Dr. Kris Hauser is an Associate Professor in the Department of Computer Science at the University of Illinois at Urbana-Champaign, and Affiliate of the Department of Electrical and Computer Engineering and the Department of Mechanical Science and Engineering. He received his PhD in Computer Science from Stanford University in 2008, bachelor's degrees in Computer Science and Mathematics from UC Berkeley in 2003, and worked as a postdoctoral fellow at UC Berkeley. He then joined the faculty at Indiana University from 2009-2014, where he started the Intelligent Motion Lab, and then joined the faculty of Duke University from 2014-2019. Prof. Hauser is a recipient of a Stanford Graduate Fellowship, Siebel Scholar Fellowship, Best Paper Award at IEEE International Conference on Humanoid Robots 2015, the NSF CAREER award, and three Amazon Research Awards. He also works as a consultant for Google's autonomous driving company, Waymo.
His research interests include robot motion planning and control, semiautonomous robots, and integrating perception and planning, as well as applications to intelligent vehicles, robotic manipulation, robot-assisted medicine, and legged locomotion.

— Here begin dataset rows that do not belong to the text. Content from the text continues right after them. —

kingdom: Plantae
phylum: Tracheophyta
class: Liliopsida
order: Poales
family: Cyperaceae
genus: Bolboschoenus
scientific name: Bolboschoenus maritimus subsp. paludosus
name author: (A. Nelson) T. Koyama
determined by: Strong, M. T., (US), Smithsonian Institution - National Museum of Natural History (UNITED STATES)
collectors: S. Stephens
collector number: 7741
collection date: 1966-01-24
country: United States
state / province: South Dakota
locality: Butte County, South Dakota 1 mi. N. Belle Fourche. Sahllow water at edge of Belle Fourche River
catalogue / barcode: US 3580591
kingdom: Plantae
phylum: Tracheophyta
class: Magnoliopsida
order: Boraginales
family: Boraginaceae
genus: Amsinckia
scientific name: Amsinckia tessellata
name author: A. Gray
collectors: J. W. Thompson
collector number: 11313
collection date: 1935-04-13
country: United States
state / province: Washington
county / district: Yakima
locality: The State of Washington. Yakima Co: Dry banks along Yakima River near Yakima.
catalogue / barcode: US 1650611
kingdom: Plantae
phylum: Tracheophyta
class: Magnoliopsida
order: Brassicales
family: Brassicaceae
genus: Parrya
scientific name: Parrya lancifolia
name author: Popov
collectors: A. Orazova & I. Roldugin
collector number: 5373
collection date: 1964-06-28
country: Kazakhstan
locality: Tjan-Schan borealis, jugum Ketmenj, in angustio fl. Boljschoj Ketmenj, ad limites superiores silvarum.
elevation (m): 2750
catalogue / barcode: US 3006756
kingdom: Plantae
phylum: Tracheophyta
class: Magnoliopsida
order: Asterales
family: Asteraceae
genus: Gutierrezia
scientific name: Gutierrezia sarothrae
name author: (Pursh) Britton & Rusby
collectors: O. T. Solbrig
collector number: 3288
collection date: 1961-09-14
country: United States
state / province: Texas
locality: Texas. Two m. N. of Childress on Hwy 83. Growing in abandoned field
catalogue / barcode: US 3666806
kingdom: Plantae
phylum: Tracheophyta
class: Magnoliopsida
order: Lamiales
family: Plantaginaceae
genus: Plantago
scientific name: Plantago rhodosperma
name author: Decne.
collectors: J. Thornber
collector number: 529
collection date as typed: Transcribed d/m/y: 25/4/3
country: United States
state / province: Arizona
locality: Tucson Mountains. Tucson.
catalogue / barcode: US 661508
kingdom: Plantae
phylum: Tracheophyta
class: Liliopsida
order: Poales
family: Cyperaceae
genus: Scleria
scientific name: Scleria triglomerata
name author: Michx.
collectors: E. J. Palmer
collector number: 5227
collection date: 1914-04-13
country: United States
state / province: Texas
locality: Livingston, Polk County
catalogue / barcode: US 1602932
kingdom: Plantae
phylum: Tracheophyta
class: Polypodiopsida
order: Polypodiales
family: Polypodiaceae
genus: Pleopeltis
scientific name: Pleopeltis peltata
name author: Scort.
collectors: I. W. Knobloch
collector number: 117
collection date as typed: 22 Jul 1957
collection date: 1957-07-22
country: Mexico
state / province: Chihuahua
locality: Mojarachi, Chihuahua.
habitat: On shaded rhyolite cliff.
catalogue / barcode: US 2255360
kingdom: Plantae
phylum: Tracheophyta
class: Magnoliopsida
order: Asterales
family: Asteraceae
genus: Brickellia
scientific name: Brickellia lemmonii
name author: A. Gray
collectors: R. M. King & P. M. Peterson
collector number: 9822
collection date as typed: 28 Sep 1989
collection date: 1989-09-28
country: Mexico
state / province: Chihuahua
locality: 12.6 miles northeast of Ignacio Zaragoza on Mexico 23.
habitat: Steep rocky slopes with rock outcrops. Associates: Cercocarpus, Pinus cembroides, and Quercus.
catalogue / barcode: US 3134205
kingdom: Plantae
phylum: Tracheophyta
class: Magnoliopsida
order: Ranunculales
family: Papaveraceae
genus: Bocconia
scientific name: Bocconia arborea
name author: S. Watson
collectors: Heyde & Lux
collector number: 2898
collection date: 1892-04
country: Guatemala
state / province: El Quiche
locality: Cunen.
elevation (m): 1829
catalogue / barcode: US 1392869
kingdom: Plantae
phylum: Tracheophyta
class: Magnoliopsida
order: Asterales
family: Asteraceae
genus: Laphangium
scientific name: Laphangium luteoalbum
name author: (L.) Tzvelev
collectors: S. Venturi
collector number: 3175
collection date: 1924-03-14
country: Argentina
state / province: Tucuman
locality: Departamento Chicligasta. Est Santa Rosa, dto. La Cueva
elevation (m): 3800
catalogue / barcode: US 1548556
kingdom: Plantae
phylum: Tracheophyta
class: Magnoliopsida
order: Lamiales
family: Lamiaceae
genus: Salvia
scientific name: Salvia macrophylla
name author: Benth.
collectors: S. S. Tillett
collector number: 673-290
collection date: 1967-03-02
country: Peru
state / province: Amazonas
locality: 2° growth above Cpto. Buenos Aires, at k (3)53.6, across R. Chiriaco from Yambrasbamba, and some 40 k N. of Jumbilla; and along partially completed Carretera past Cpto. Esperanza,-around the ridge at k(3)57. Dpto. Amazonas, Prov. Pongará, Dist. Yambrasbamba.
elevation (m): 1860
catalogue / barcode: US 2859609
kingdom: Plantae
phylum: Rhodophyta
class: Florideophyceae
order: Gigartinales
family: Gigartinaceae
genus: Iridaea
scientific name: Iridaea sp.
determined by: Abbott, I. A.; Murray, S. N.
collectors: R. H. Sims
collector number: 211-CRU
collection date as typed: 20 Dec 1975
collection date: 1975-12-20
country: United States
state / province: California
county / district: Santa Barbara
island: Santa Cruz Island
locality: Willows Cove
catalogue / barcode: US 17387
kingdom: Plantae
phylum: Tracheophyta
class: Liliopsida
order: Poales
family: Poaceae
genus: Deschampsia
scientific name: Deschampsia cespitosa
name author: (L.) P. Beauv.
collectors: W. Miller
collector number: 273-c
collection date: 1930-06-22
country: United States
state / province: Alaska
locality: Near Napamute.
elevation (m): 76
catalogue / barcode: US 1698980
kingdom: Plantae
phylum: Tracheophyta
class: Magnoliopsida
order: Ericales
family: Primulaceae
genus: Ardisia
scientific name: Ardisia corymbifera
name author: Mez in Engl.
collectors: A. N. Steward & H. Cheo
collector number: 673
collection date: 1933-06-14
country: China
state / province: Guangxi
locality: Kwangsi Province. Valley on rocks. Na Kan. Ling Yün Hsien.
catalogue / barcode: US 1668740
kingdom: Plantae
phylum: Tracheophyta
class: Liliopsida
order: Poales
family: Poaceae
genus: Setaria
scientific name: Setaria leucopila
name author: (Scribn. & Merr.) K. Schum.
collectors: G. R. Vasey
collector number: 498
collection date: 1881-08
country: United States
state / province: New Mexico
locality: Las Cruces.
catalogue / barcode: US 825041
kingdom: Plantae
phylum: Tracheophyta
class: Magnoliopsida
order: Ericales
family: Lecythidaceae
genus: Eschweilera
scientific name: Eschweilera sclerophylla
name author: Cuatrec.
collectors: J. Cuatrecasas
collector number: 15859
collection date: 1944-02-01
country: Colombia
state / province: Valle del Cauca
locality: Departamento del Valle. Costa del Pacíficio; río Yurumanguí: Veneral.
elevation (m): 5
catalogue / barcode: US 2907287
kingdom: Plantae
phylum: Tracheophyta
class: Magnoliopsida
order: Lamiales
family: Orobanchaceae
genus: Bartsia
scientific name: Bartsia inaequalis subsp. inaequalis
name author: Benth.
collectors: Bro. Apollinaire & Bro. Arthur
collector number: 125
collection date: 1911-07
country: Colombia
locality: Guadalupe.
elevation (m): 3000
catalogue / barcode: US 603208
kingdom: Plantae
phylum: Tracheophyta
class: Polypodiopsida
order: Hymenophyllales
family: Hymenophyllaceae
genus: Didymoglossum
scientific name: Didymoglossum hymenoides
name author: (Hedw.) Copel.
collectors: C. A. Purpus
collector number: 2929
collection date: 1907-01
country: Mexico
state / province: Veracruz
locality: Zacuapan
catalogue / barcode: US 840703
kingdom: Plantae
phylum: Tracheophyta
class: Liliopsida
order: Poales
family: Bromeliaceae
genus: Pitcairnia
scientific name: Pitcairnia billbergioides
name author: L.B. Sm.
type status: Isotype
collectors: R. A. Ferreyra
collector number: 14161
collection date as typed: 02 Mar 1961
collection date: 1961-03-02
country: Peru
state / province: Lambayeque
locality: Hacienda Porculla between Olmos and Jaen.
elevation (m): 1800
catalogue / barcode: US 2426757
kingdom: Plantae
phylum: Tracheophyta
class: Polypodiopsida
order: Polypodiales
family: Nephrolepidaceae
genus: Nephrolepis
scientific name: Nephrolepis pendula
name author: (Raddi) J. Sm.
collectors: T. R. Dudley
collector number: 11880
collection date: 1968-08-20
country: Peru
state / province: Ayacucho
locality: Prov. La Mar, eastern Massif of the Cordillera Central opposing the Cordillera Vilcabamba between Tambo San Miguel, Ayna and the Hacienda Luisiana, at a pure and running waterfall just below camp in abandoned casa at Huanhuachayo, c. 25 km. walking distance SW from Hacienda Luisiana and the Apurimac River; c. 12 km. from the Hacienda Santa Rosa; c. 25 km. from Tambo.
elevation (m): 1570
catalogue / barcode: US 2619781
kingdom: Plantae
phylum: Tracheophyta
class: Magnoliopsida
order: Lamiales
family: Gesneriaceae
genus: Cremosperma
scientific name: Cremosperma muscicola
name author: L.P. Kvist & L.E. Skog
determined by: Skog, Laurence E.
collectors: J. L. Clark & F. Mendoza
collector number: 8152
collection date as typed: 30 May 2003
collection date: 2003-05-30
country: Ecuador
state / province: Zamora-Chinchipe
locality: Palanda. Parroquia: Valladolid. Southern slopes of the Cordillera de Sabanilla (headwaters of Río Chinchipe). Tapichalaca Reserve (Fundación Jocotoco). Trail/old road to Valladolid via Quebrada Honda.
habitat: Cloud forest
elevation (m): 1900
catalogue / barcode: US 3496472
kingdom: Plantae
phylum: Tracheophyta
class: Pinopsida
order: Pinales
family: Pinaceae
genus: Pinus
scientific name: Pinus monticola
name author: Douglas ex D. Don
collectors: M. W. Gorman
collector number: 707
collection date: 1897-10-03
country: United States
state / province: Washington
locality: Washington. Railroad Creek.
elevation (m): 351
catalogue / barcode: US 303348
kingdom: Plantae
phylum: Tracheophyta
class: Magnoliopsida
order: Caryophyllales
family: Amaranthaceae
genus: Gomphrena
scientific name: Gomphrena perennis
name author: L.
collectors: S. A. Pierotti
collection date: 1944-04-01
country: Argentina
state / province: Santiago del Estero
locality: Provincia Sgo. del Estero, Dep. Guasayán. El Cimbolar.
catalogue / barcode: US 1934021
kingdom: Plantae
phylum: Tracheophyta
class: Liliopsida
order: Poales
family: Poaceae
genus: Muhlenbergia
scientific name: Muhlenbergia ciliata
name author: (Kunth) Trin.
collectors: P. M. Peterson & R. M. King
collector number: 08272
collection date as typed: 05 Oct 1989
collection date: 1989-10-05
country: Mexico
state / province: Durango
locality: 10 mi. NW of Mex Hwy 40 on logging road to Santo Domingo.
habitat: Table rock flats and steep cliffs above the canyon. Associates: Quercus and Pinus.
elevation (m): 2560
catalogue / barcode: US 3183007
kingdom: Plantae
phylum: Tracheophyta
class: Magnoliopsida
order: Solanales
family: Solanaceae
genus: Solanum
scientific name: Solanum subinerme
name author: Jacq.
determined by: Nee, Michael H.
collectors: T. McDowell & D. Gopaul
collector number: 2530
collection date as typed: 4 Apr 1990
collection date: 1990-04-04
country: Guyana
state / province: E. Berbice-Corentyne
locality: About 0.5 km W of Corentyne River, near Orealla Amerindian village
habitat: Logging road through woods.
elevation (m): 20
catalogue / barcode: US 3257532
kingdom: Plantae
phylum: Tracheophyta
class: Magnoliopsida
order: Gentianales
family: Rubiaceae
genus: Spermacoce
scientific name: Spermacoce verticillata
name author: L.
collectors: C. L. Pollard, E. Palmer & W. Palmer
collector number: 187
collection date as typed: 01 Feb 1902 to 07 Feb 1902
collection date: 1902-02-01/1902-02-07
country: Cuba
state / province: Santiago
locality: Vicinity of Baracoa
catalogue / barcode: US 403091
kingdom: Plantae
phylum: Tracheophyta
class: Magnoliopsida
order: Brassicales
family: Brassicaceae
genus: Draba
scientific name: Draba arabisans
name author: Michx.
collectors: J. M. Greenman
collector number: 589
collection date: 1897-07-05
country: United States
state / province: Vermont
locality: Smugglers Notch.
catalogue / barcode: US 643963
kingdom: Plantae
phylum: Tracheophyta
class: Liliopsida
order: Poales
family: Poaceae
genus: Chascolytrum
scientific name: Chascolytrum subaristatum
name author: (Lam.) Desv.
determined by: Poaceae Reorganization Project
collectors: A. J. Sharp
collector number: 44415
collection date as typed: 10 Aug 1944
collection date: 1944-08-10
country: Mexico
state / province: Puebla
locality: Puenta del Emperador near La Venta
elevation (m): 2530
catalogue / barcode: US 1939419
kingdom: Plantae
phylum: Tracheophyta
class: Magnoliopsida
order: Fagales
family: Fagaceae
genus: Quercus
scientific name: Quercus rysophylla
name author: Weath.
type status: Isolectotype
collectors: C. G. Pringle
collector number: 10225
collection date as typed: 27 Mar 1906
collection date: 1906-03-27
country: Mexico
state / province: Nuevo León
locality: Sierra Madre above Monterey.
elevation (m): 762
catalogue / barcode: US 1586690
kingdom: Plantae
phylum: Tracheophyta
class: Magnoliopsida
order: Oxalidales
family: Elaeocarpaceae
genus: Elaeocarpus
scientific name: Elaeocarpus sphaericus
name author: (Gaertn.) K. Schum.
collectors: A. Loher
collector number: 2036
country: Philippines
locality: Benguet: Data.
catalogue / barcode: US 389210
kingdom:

Dr. Juan Wachs is the James A. and Sharon M. Tompkins Rising Star Associate Professor in the Industrial Engineering School at Purdue University. He is also an Adjunct Associate Professor of Surgery at Indiana University School of Medicine. He is the director of the Intelligent Systems and Assistive Technologies (ISAT) Lab at Purdue, and he is affiliated with the Regenstrief Center for Healthcare Engineering. He leads the Intelligent Systems and Assistive Technologies (ISAT) Laboratories at Purdue. He pioneered the field of gesture interaction in healthcare, for applications in the operating room and austere environments. He was awarded the 2012 Air Force Summer Faculty Fellowship Program (SFFP), awarded IEEE Appreciation Award for outstanding contribution to the success of Spring 2012 Section Conference. He is the recipient of the 2013 Air Force Young Investigator Award, co-authored the poster presentation award AAAI 2015. He was also awarded the 2015 Helmsley Senior Scientist Fellow, and he is the 2016 Fulbright Scholar and the 2017 Rising Star Professor. He is the technical advisor to "prehensile technologies" which looks at how to develop technologies to improve peoples with disabilities' wellbeing. He is a member of IEEE Systems, Man and Cybernetics Society, Affiliate, Regenstrief Center for Healthcare Engineering at Purdue University, Member of ORSIS Operations Research Society - Israel, Member of the IIE (Institute of Industrial Engineers). He served as guest editor of Pattern Recognition Letters, Special Issue on Robust Recognition Methods for Multimodal Interaction, 2013, Journal of Real-Time Image Processing, Special Issue on Pattern Recognition Methods for Real-Time Image Processing, and Guest Editor of Human-Computer Interaction journal, Special Issue on Body Sensing and Tracking in Healthcare, 2014. He is also the Associate Editor of IEEE Transactions in Human-Machine Systems, Frontiers in Robotics and AI, and the Journal of Real-Time Image Processing. His research interests include human-machine interaction, gesture recognition and assistive robotics.